Simulated Author's Rebuttal

2 responses · 0 unresolved

We thank the referee for the constructive feedback. We address each major comment below and will revise the manuscript to incorporate additional details on curation and evaluation protocols.

read point-by-point responses
  1. Referee: [Benchmark construction / curation section] The curation description states that the authors selected a 'diverse set' of 75 competitions but provides no explicit inclusion/exclusion criteria, no quantitative breakdown of task types (tabular vs. image vs. NLP), dataset sizes, or competition age, and no comparison against the full Kaggle corpus. This selection process directly determines the denominator of every reported success rate and is therefore load-bearing for the claim that the 16.9% bronze figure reflects general ML-engineering capability.

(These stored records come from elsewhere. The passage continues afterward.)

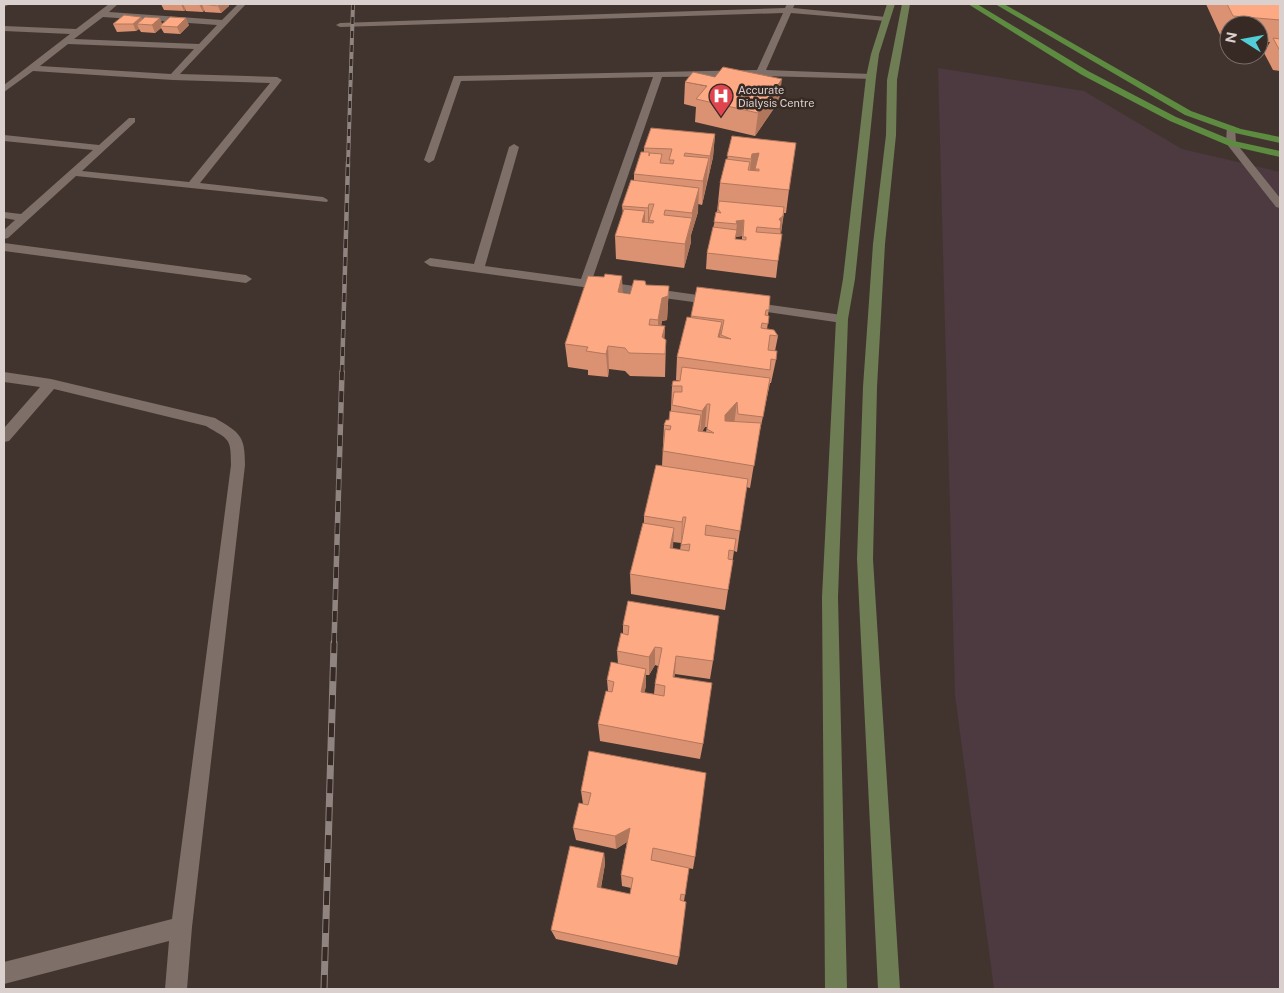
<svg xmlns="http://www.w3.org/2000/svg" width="1284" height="993" font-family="'Public Sans',sans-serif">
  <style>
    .commercial { fill: #4d3940 }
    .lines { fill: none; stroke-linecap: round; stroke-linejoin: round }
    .street { fill: #7e6f68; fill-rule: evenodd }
    .secondary { fill: #6e7d54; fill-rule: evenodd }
    .primary { fill: #5d8b40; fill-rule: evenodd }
    .rail-far3-casing { stroke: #8f8480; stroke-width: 4 }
    .rail-far2-casing { stroke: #8f8480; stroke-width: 4.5 }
    .rail-far1-casing { stroke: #8f8480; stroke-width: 5.5 }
    .rail-casing { stroke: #8f8480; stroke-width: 7 }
    .rail-far3 { stroke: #372a25; stroke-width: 2.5; stroke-dasharray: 7; stroke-linecap: butt }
    .rail-far2 { stroke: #372a25; stroke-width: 3; stroke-dasharray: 9; stroke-linecap: butt }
    .rail-far1 { stroke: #372a25; stroke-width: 4; stroke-dasharray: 11; stroke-linecap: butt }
    .rail { stroke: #372a25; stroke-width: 5; stroke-dasharray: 14; stroke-linecap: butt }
    .wall { fill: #da9272; fill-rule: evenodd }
    .shaded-wall { fill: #b1775c }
    .building { fill: #fdaa84; stroke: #b1775c }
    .labels { text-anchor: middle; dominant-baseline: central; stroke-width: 5; stroke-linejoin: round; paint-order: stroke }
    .far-poi-label { font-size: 11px; fill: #dad1ce; stroke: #372a25; text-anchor: start }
  </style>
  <rect width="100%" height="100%" fill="#41342f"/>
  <!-- commercial -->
  <path class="commercial" d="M938 68 1084 91 1182 149 1280 172V989H994L955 695Z"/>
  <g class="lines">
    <!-- street -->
    <path class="street" d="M4 4H10L4 7Z
      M109 4H118L109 12 222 20 238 4H246L180 74 277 77 282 80 200 183 323 197 328 200 327 202 76 176 8 238 4 239V230L15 220 4 218V212L21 214 93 150 4 141V135L99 145 129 118H135V122L82 171 189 182 270 83 173 80 33 71 4 92V85L70 34 4 31V26L76 29ZM103 17 217 25 199 44 74 39ZM68 44 194 49 171 74 40 66Z
      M787 4H795L793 8 886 17 890 19 886 21 791 13 766 70 871 74 876 77 874 79 760 76 662 77 592 280 719 298 721 301 719 304 715 305 430 266 424 262 430 258 474 264 509 147 514 144 519 147 485 266 581 279 653 77 461 81 434 160 429 163 424 160 454 76 757 70 783 13 340 27 336 25 340 23 785 8Z
      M1227 125 1235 127 1236 143 1280 198V208L1276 207 1226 143Z
      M4 243 246 275 252 279 246 283 4 251Z
      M750 302 842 315 848 319 842 323 746 309 744 306Z
      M4 372 51 379 215 418C240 433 245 435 245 465L192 927 187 989H165L169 941 4 984V962L172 919 231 465C231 437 229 440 206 426L54 389 9 441 4 442V428L40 387 4 382Z"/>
    <!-- secondary -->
    <path class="secondary" d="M887 4H895L879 54 876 77 855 279 848 319 838 597 847 989H825L822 597 836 319 843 279 866 77 871 54Z
      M902 4H910L897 80 896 135 885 244 877 387 873 559 900 989H878L857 559 863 387 873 244 886 135 887 80Z"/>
    <!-- primary -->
    <path class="primary" d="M968 4H977L1088 71 1176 117 1234 141 1280 151V157L1227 145 1170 121 1082 75Z
      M995 4H1004L1191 111 1241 129 1280 137V143L1235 133 1185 115Z"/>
    <defs>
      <path id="rail-far3" d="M348 164 353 4"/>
      <path id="rail-far2" d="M342 374 348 162"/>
      <path id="rail-far1" d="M334 644 342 372"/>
      <path id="rail" d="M324 989 334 643"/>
    </defs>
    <!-- rail-far3 casing -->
    <use href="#rail-far3" class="rail-far3-casing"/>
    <!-- rail-far2 casing -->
    <use href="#rail-far2" class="rail-far2-casing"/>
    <!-- rail-far1 casing -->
    <use href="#rail-far1" class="rail-far1-casing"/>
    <!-- rail casing -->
    <use href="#rail" class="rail-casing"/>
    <!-- rail-far3 -->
    <use href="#rail-far3" class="rail-far3"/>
    <!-- rail-far2 -->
    <use href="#rail-far2" class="rail-far2"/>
    <!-- rail-far1 -->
    <use href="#rail-far1" class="rail-far1"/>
    <!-- rail -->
    <use href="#rail" class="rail"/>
  </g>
  <!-- wall -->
  <path class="wall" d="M161 4H229V6L221 13 205 12 204 10 203 12 186 11V10L184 11 164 10Z
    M1206 4H1280V71L1273 70 1264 53 1270 42 1259 41V25H1229V38L1221 37Z
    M141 17 142 20 162 24 189 25 180 34 164 33 161 28 155 33 141 32 139 29 136 31 117 32 113 24Z
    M685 82 779 101 755 136 695 122 696 107 684 104Z
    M715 134 713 157 708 179 702 205 698 204V212L691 235V242L684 268 616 259 615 236 623 214 622 206 634 181V174L644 152V148Z
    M732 136 789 190 786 213H784L781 233 780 234 778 261 776 278 706 269 707 253 717 212 720 183 727 160ZM742 236V240L736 239V237Z
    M646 285 669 286 667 320 662 321 661 326H665L664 339 666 340 665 377 630 376 625 371 609 369 608 377 588 375V370L568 367 565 344 623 293 630 294Z
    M770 296 768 316H769L767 329 778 336 775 351 776 360 771 383H770L758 440 750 488 746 487 737 552 734 551 725 610 631 594 630 574 644 523V516L662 466 664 425 669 420 671 411V409L672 386 680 381 676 380 677 357 691 316ZM705 427H707L706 432H702ZM682 538 680 550 673 549V542L681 543Z
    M628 601 713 661 710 679 675 674 674 677 703 744 700 759 600 741 598 724 608 691 607 680 618 664 617 651 623 634V625ZM655 665 658 666 655 684 654 694 644 693 646 686V675H649Z
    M589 751 695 857 693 869 652 860 685 895 684 901 679 957 677 965 556 939 551 930 604 853 605 864 601 888 630 894 631 888 622 886 621 875 627 842 616 849 576 840 573 828 583 804 581 791Z"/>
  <!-- shaded-wall -->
  <path class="shaded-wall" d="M181 4H183L186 10 184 11Z
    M199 4H211H202L204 10 203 12Z
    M220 4H229V6L221 13 218 6Z
    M141 17 144 24H137L139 29 136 31 133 24Z
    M160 18 163 26H160L161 28 155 33 152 25Z
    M186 18 189 25 180 34 177 27Z
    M782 79 779 101 755 136 758 113Z
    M715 134 713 157 708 179 710 156Z
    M759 153 755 177 748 182 752 154Z
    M709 158 707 181 702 205 703 181Z
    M699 188 698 212 691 235V242L684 268 685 244 692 220V213Z
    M649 204V227L648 232V208Z
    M645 211V235L642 222Z
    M783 216 781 233H780V229L779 219Z
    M744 220 742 236 736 237 735 246V239L737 224 736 221Z
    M622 276 623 299 618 292Z
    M669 286 667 320 662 321 658 343V320L662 298Z
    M722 322 719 346 718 337Z
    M665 326 664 349 662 337Z
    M608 346 609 369 608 377 606 354Z
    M737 402 734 425 722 438 725 415Z
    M707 404 705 427 700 434 702 411Z
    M701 415 699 437 698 431Z
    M683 517 682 538 681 543 682 522Z
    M674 528 673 549 670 548Z
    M655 647V665L649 675V657Z
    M676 656 675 674 671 694 673 677Z
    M646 669V686L641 709V692Z
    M630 828V840L616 849 615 836Z
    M604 853 605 864 599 897 597 887Z"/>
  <!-- building -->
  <path class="building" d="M202 4H220L218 6Z
    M1227 4H1280V20L1233 16Z
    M124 15 141 17 133 24H113Z
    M145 17 160 18 152 25 137 24Z
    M170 17 186 18 177 27 160 26Z
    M1273 38 1280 39V51Z
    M723 67 782 79 758 113 696 99 707 86 685 82 693 72 715 77Z
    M651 128 715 134 710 156 685 153 684 156 709 158 703 181 634 174 641 152H649V156L650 153 662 154 660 163 673 164 674 160H669L672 149 644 148Z
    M732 136 796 143 789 190 720 183 726 159 750 162 748 170 759 171V169H755L759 153 752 154 751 159 727 156Z
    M631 180 699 188 692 213 665 210 664 215 692 218 685 244 615 236 624 209 645 211 642 222 653 223 654 221 649 220 654 204H649L648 208 622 206Z
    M719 201 784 207 783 216 779 219 781 222 780 229 757 227 756 232 782 234 778 261 707 253 713 227 737 230 735 239 746 240V237H743L744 220 736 221 737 224 714 222 716 212 721 213 718 209Z
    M605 274 622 276 618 292 630 294 634 280 645 281 646 285 669 286 668 296 662 298 658 320 650 319 649 325 665 326 662 337 666 340 665 354 629 353 625 348 608 346 606 354 586 351 588 347 565 344 588 276 604 277Z
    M697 287 770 296 769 310H766L765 315 769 316 768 324 762 323 761 328 774 330 778 336 770 335 768 350 777 351 776 360 771 359 770 370 677 357 687 317 722 322 718 337 731 339 721 335 724 320 691 316Z
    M682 367 770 378 763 417 738 414 737 402 725 415V421L761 423 754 466 663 451 665 429 670 430 671 426 664 425 666 420H669L670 411 701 415 698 431 714 433 707 429 710 404H707L702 411 672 405 674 392H682V386H672L673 381H680Z
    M656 465 748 479 740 531 706 525 705 535 736 539 734 551 729 550 728 559 733 560 728 590 630 574 643 523 674 528 670 548 689 551 690 544 681 545 686 517H683L682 522 644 516Z
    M628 601 719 616 713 661 676 656 673 677 712 683 703 744 598 724 606 691 612 692 614 682 607 680 611 662 646 669 641 692 664 696 665 686 655 684 662 648 655 647 649 657 617 651 621 633 628 635 629 626 623 625Z
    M589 751 706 773 695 857 653 848 651 860 689 868 685 895 681 894 680 900 686 902 679 957 551 930 570 846 604 853 597 887 630 894 633 878 621 875 630 828 615 836 573 828 579 803 588 805 591 793 581 791Z"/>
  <!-- icons -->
  <defs>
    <symbol id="hospital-pin" viewBox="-11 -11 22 30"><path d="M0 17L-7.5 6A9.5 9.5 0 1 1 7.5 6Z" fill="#e0444e" stroke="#372a25"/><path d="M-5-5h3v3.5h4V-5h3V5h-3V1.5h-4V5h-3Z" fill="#fff"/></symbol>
  </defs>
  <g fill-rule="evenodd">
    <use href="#hospital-pin" x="707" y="82" width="28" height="38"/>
  </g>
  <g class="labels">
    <!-- far-poi labels -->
    <g class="far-poi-label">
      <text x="738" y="90">Accurate<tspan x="738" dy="13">Dialysis Centre</tspan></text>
    </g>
  </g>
  <!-- border -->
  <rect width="1284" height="993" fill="none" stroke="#dad1ce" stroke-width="10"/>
  <!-- north arrow -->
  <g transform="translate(1244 40) rotate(281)"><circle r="24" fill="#372a25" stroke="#786d69"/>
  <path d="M0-4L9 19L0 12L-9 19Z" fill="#52ccd6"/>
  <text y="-8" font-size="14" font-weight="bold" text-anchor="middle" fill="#dad1ce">N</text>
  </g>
</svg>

    Authors: We agree that explicit criteria and breakdowns are needed to support the representativeness claim. In the revision we will add a dedicated subsection with: (1) explicit inclusion criteria (ML-focused competitions with public leaderboards and adequate participation) and exclusion criteria (non-ML tasks, deprecated or low-activity competitions); (2) a quantitative table breaking down the 75 tasks by type (tabular/image/NLP), dataset size bins, and competition age; and (3) a short comparison of the selected set against the broader Kaggle corpus in terms of popularity and difficulty distribution. These additions will clarify how the 16.9% figure should be interpreted. revision: yes

  2. Referee: [Evaluation protocol and results sections] The abstract and evaluation sections supply no details on the precise agent interaction protocols (e.g., number of turns, tool-use constraints, or termination conditions), the exact procedure for mapping agent submissions to bronze thresholds, or the quantitative checks performed for contamination. Without these, the support for the headline 16.9% result cannot be fully assessed.

    Authors: We agree that more granular protocol details are required for full assessment. Although the manuscript references open-source scaffolds and Kaggle leaderboards, the revision will expand the evaluation section to specify: agent interaction parameters (turn limits, tool constraints, termination rules); the precise mapping from agent submissions to bronze thresholds using the public leaderboards; and quantitative contamination analysis (methods and results of pre-training overlap checks). These changes will strengthen reproducibility and support for the reported performance. revision: yes

Circularity Check

0 steps flagged

No significant circularity; central metric anchored to external Kaggle leaderboards

full rationale

The paper's headline result (16.9% bronze-medal rate for o1-preview + AIDE) is obtained by direct comparison of agent submissions against publicly available Kaggle leaderboards for the 75 curated competitions. This external reference prevents any reduction of the reported percentage to an internally fitted parameter, self-defined threshold, or self-citation chain. The curation step itself is an input choice rather than a derived claim, and no equations or uniqueness theorems are invoked that collapse back onto the paper's own definitions. Minor self-citations (e.g., to prior OpenAI agent work) appear but are not load-bearing for the performance numbers. The derivation therefore remains self-contained against external benchmarks.

Axiom & Free-Parameter Ledger

0 free parameters · 1 axioms · 0 invented entities

The central claim depends on the premise that Kaggle competitions constitute a valid proxy for ML engineering capability and that bronze medal placement is a meaningful success threshold; no free parameters or invented entities are introduced.

axioms (1)
  • domain assumption Kaggle competitions are representative of real-world ML engineering tasks
    The paper states it curates competitions to test 'real-world ML engineering skills' and uses Kaggle leaderboards as human baselines.